INPUT DATA:
=== Begin Enclosure ===

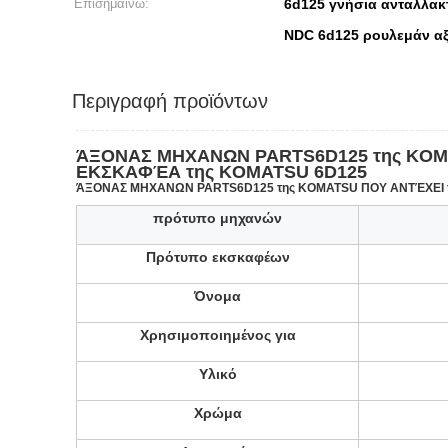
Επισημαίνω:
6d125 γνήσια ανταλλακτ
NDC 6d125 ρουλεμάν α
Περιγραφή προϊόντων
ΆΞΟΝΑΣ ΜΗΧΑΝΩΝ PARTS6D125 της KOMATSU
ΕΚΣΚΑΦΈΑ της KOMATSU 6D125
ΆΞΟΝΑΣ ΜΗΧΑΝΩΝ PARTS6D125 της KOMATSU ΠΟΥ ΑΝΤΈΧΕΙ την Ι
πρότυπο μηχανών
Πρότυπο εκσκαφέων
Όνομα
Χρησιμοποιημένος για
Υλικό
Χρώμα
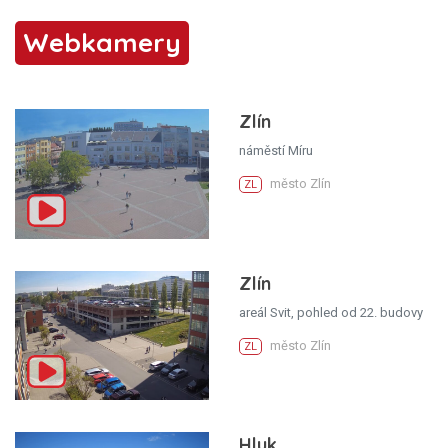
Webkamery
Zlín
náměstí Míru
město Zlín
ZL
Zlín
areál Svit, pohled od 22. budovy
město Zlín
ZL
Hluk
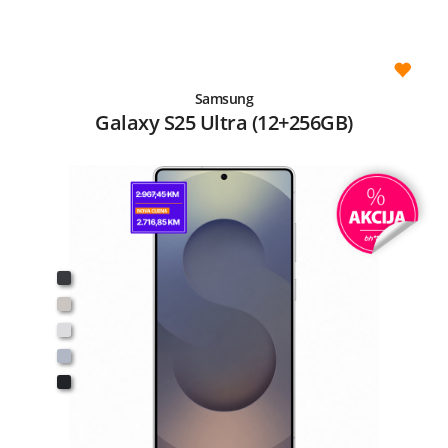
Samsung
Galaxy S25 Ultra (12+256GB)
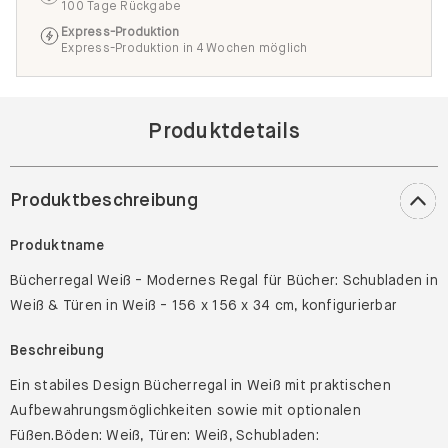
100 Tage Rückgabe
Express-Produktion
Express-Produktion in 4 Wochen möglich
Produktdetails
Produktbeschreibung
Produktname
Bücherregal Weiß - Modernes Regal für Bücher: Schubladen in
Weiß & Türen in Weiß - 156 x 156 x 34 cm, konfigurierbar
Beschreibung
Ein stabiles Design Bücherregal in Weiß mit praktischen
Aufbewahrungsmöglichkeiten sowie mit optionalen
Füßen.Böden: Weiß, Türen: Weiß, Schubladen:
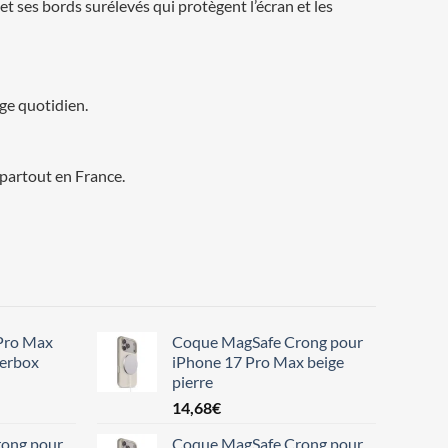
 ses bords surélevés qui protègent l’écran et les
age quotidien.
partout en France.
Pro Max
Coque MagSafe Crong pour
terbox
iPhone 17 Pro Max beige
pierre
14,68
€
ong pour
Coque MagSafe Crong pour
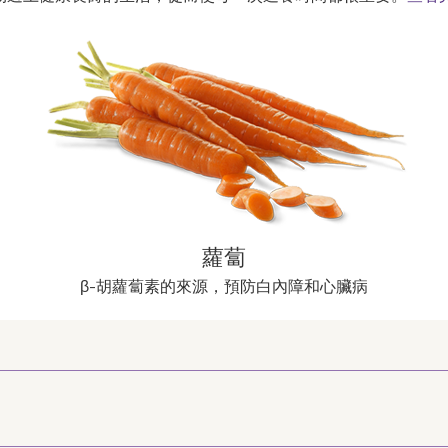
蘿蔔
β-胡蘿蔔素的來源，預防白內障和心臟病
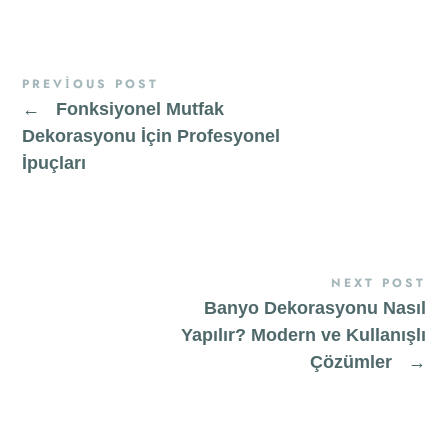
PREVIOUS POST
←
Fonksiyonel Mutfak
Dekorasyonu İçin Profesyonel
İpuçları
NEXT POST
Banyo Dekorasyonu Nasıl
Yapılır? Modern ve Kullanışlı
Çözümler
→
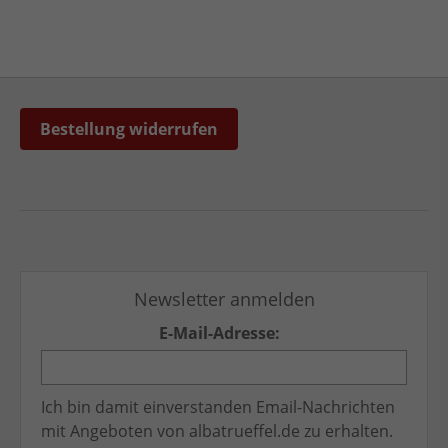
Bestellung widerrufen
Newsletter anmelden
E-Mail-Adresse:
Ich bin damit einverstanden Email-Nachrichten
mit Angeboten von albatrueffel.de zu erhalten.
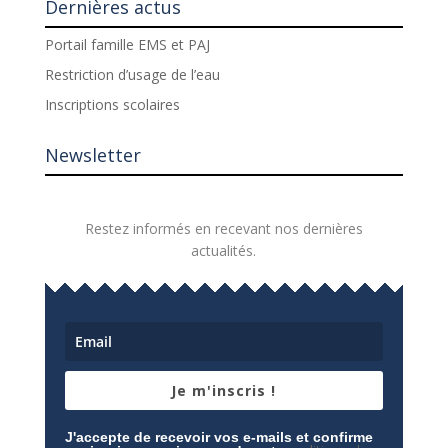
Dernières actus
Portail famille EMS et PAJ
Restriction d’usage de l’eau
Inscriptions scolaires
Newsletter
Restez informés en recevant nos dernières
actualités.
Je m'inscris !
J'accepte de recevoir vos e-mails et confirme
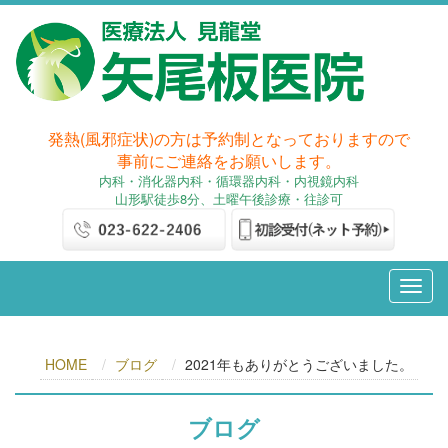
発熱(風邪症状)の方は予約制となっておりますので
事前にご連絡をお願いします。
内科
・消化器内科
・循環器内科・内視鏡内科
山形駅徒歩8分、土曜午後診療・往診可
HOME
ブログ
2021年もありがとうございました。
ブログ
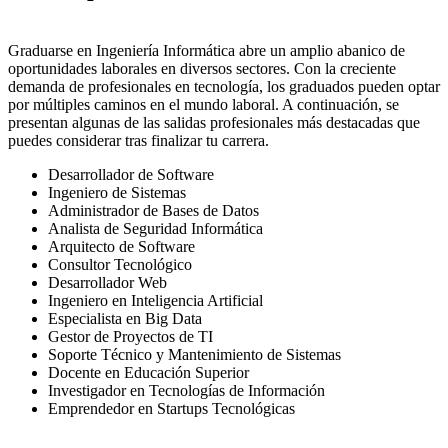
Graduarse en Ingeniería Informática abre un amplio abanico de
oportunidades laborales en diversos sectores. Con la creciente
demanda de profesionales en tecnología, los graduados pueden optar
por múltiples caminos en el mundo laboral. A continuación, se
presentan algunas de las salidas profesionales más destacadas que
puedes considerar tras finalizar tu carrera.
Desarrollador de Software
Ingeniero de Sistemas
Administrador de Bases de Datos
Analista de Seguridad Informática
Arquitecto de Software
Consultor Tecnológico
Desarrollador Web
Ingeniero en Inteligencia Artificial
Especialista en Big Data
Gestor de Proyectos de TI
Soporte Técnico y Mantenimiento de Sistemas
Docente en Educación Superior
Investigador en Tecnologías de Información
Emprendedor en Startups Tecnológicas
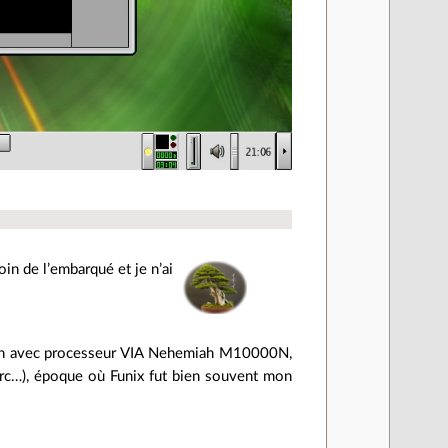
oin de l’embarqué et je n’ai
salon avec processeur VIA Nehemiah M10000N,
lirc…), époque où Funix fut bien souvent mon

=== End Enclosure ===

EXERCISE REQUIREMENTS:
The lines to reproduce run from the one above containing "Produktdetails" through the one containing "Yapılır? Modern ve Kullanışlı". Copy them exactly and leave out all pictures.

ANSWER AREA:
Produktdetails
Produktbeschreibung
Produktname
Bücherregal Weiß - Modernes Regal für Bücher: Schubladen in
Weiß & Türen in Weiß - 156 x 156 x 34 cm, konfigurierbar
Beschreibung
Ein stabiles Design Bücherregal in Weiß mit praktischen
Aufbewahrungsmöglichkeiten sowie mit optionalen
Füßen.Böden: Weiß, Türen: Weiß, Schubladen:
 ses bords surélevés qui protègent l’écran et les
age quotidien.
partout en France.
Pro Max
Coque MagSafe Crong pour
terbox
iPhone 17 Pro Max beige
pierre
14,68
€
ong pour
Coque MagSafe Crong pour
蘿蔔
β-胡蘿蔔素的來源，預防白內障和心臟病
PREVIOUS POST
←
Fonksiyonel Mutfak
Dekorasyonu İçin Profesyonel
İpuçları
NEXT POST
Banyo Dekorasyonu Nasıl
Yapılır? Modern ve Kullanışlı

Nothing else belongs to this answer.